▶ **INSTRUCTIONS FOR THE TASK**
Return, unchanged, the rows beginning with the line that contains "res do mercado de luxo" and continuing through the line that contains "opiniones y sugerencias", with both of those lines included.

Page text extracted data
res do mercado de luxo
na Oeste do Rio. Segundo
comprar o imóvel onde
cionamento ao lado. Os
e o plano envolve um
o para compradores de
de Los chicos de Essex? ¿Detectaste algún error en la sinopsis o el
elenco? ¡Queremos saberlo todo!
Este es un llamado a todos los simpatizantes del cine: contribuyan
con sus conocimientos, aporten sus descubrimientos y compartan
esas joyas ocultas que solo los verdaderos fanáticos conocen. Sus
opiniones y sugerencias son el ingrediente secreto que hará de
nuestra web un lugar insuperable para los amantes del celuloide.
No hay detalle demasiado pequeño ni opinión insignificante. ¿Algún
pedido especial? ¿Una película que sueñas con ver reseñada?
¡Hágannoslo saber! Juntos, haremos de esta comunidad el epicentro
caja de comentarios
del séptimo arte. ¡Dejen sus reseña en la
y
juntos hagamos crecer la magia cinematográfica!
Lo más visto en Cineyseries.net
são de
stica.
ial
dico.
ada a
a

...

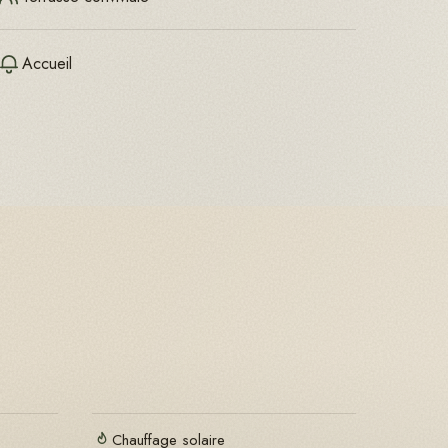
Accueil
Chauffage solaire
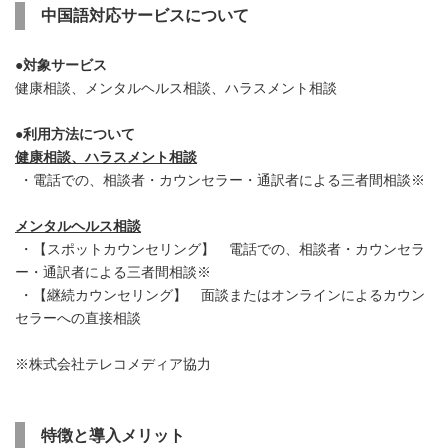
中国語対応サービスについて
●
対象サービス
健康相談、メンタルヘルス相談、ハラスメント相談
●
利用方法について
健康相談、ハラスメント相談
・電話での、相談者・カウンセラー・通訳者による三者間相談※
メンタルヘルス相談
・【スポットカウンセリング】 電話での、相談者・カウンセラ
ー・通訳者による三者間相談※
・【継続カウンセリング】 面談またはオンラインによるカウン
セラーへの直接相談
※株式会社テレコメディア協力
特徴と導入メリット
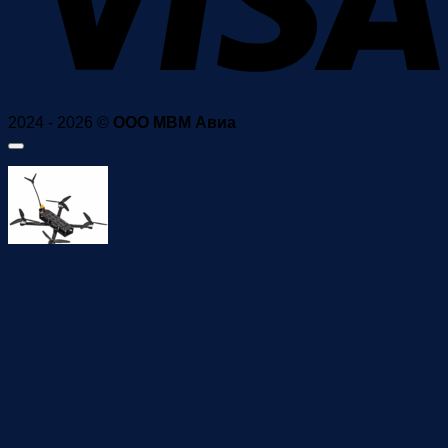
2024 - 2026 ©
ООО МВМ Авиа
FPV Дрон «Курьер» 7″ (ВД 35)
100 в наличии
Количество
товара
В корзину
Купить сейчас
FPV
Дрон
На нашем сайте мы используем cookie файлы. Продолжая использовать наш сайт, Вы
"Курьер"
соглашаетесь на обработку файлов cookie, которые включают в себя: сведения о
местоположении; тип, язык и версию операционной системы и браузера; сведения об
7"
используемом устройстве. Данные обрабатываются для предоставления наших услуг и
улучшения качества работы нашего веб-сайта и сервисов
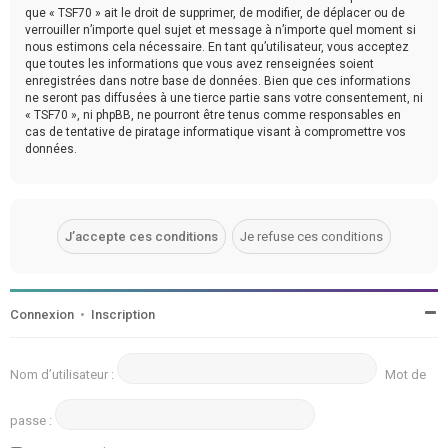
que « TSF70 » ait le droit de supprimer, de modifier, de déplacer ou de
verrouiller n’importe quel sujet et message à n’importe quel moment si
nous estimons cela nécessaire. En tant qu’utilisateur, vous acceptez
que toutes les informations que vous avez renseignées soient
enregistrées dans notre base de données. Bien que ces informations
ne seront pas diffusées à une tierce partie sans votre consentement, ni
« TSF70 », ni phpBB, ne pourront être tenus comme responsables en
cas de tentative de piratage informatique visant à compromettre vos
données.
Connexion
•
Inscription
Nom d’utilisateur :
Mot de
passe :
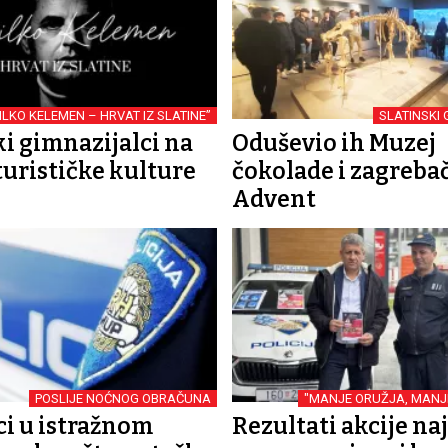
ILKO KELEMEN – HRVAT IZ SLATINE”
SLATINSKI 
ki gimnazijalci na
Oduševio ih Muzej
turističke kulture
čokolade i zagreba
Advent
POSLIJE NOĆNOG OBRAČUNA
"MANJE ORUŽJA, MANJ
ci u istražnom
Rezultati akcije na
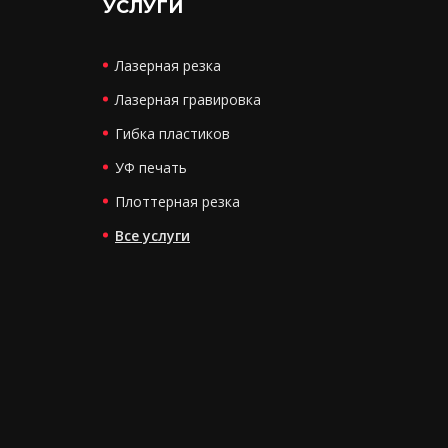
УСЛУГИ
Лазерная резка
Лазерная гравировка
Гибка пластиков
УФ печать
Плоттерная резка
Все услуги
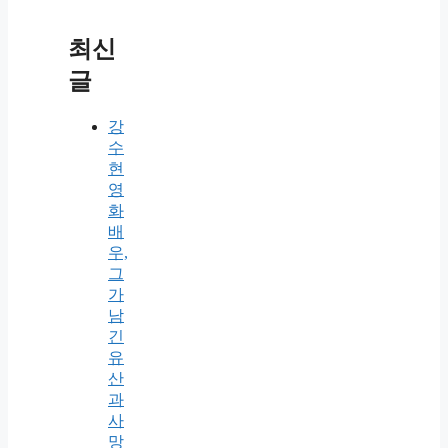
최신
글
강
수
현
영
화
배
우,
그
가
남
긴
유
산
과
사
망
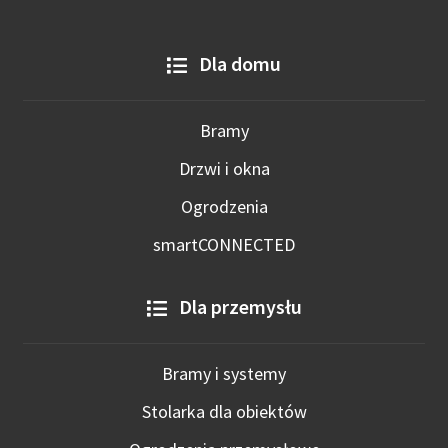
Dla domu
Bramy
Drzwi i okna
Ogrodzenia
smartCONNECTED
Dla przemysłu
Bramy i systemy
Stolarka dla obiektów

▶ **EXERCISE SOLUTION**
res do mercado de luxo
na Oeste do Rio. Segundo
comprar o imóvel onde
cionamento ao lado. Os
e o plano envolve um
o para compradores de
de Los chicos de Essex? ¿Detectaste algún error en la sinopsis o el
elenco? ¡Queremos saberlo todo!
Este es un llamado a todos los simpatizantes del cine: contribuyan
con sus conocimientos, aporten sus descubrimientos y compartan
esas joyas ocultas que solo los verdaderos fanáticos conocen. Sus
opiniones y sugerencias son el ingrediente secreto que hará de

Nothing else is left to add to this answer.